Self-host installation
We offer a self-hosted version of the Tuist server for organizations that require more control over their infrastructure. This version allows you to host Tuist on your own infrastructure, ensuring that your data remains secure and private.
LICENSE REQUIRED
Self-hosting Tuist requires a legally valid paid license. The on-premise version of Tuist is available only for organizations on the Enterprise plan. If you are interested in this version, please reach out to [email protected].
Release cadence
We release new versions of Tuist continuously as new releasable changes land on main. We follow semantic versioning to ensure predictable versioning and compatibility.

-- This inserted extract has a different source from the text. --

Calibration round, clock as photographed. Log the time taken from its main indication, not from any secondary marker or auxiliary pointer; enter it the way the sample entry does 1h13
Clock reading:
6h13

The major component is used to flag breaking changes in the Tuist server that will require coordination with the on-premise users. You should not expect us to use it, and in case we needed, rest assured we'll work with you in making the transition smooth.
Continuous deployment
We strongly recommend setting up a continuous deployment pipeline that automatically deploys the latest version of Tuist every day. This ensures you always have access to the latest features, improvements, and security updates.
Here's an example GitHub Actions workflow that checks for and deploys new versions daily:
name: Update Tuist Server
on:
schedule:
- cron: '0 3 * * *' # Run daily at 3 AM UTC
workflow_dispatch: # Allow manual runs
jobs:
update:
runs-on: ubuntu-latest
steps:
- name: Check and deploy latest version
run: |
# Your deployment commands here
# Example: docker pull ghcr.io/tuist/tuist:latest
# Deploy to your infrastructureRuntime requirements
This section outlines the requirements for hosting the Tuist server on your infrastructure.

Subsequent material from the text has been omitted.